Esto permitió a los angevinos salir de sus guarniciones y llevar la lucha a los rebeldes. La represión de la insurrección no comenzó en serio, sin embargo, hasta el nombramiento de Guillaume L’Étendard en agosto de 1269 como vicario de Anjou en la isla.

El historiador italiano Saba Malaspina describe a Guillaume L’Étendard  como “más cruel que la crueldad misma… despreciando toda piedad y misericordia”.

 

  Bajo su mando despiadado, los angevinos sofocaron rápidamente la revuelta con una campaña brutal e implacable de asedio y saqueo. El infante Federico de Castilla y Federico de Lancia fueron acorralados en Girgenti (actual Agrigento) y obligados a rendirse , con la condición de que se les diera salvoconducto a Túnez.

  El grueso del ejército rebelde fue posteriormente asediado en Sciacca, que finalmente se vio obligada a capitular. Su comandante, Conrad Capece, escapó al castillo de Centuripe (al oeste de Catania), pero pronto fue capturado allí.  L’Étendard ordeno sacarle los ojos antes de ahorcarlo. Sus hermanos, Marino y Giacomo, vivieron solo el tiempo suficiente para ser transportados a Nápoles, donde fueron decapitados públicamente.

 

  La culminación de la campaña fue el brutal saqueo de Augusta (una ciudad portuaria entre Catania y Siracusa, en la costa jónica) en agosto de 1270 y la posterior masacre de sus ciudadanos.

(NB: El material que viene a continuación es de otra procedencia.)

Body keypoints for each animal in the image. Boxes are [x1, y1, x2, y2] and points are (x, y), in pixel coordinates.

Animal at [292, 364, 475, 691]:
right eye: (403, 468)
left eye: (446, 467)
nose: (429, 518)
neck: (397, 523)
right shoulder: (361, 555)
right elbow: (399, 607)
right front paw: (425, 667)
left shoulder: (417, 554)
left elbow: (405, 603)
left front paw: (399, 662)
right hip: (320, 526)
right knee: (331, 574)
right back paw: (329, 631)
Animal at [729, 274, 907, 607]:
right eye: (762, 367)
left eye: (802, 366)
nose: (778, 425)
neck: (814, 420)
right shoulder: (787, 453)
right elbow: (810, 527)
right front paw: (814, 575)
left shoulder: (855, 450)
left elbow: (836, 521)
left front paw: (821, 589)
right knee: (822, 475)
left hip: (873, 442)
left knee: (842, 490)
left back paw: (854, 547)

 No se salvó ni un alma.  Malaspina describió la atrocidad con detalles espeluznantes: “El cruel verdugo arrojó cabezas y torsos sobre la arena, apilándolos en la orilla del mar”. Unos quince años después del suceso, el cronista afirmó que la ciudad, “privada de sus habitantes hasta el día de hoy, permanece completamente cubierta de maleza e inservible.”

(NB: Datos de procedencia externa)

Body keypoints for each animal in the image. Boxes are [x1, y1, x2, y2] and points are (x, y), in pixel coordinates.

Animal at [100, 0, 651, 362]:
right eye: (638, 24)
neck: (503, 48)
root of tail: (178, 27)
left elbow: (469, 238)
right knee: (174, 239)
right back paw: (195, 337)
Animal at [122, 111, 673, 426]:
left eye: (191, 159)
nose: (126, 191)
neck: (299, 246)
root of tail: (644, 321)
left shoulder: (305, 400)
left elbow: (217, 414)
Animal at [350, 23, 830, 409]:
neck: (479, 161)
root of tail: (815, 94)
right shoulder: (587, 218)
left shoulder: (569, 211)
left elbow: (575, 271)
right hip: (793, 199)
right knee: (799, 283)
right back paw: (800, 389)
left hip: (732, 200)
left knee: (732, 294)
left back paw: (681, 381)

 Aunque crueles y salvajes, los métodos de L’Étendard resultaron eficaces, y la rebelión decayó rápidamente  . Pero  la desaparición de Augusta fue una atrocidad que los ciudadanos de Sicilia no iban a olvidar.

 

 Por muy repugnante que resultara para los regnicoli (ciudadanos del Regno de Sicilia) la represión de la revuelta, fue la draconiana imposición de un régimen administrativo angevino lo que más los enajenaba.

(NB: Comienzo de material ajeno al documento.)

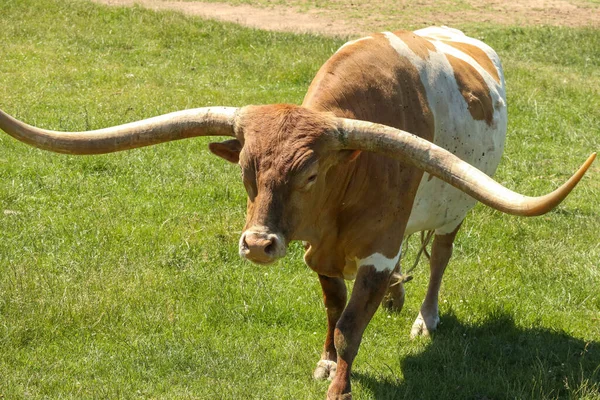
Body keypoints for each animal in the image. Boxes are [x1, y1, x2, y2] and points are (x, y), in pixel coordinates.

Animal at [0, 26, 596, 398]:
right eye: (246, 169)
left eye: (310, 174)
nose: (258, 244)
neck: (348, 179)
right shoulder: (319, 252)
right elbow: (334, 308)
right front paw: (328, 360)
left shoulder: (379, 248)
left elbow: (354, 322)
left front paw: (341, 385)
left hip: (454, 213)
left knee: (440, 257)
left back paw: (424, 316)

 Una vez capturados, los rebeldes eran exiliados o ejecutados, y sus propiedades eran rápidamente confiscadas y entregadas a franceses o aliados güelfos.

  Asi, unos 700 aristócratas franceses y provenzales se convirtieron en señores de territorios tanto en el sur de Italia como en Sicilia. Estos nuevos nobles se  convirtieron en el baluarte del nuevo régimen, ocupando los principales cargos en la administración central y en el ejército real. Por ejemplo, los funcionarios, que supervisaban el gobierno de cada provincia, eran casi todos franceses.  De hecho, por insistencia del rey, la lengua franca de la curia real de Sicilia pasó a ser el francés.

 En consecuencia, una burocracia angevina prepotente pronto suplantó la jerarquía Hohenstaufen existente, mientras que las prácticas regulatorias angevinas se superpusieron a  las normas del gobierno anterior.

 Se implementaron nuevos estatutos e impuestos junto con los antiguos con un rigor inflexible, al que los sicilianos, en particular, no estaban acostumbrados. Carlos fue meticuloso en su aplicación.

Pagando la renta.
 

 Lo que más irritaba a los ciudadanos de Sicilia,, era la imposición de una gravosa y rígida obligación tributaria a una población que se beneficiaba poco de los ingresos resultantes.

Un ejemplo emblemático fue la reinstauración, en diciembre de 1266, con carácter anual, de la onerosa subventio generalis , un impuesto directo sobre la propiedad diseñado para hacer frente a las necesidades del reino,  que el emperador Federico II había abolido en su lecho de muerte a petición del papa.

  Carlos de Anjou fijaba la suma total requerida cada año y luego encargaba a los once administradores de justicia provinciales su recaudación por la fuerza armada, si era necesario.

Impuestos, esquilmando al ciudadano en todas las epocas, en todos los lugares.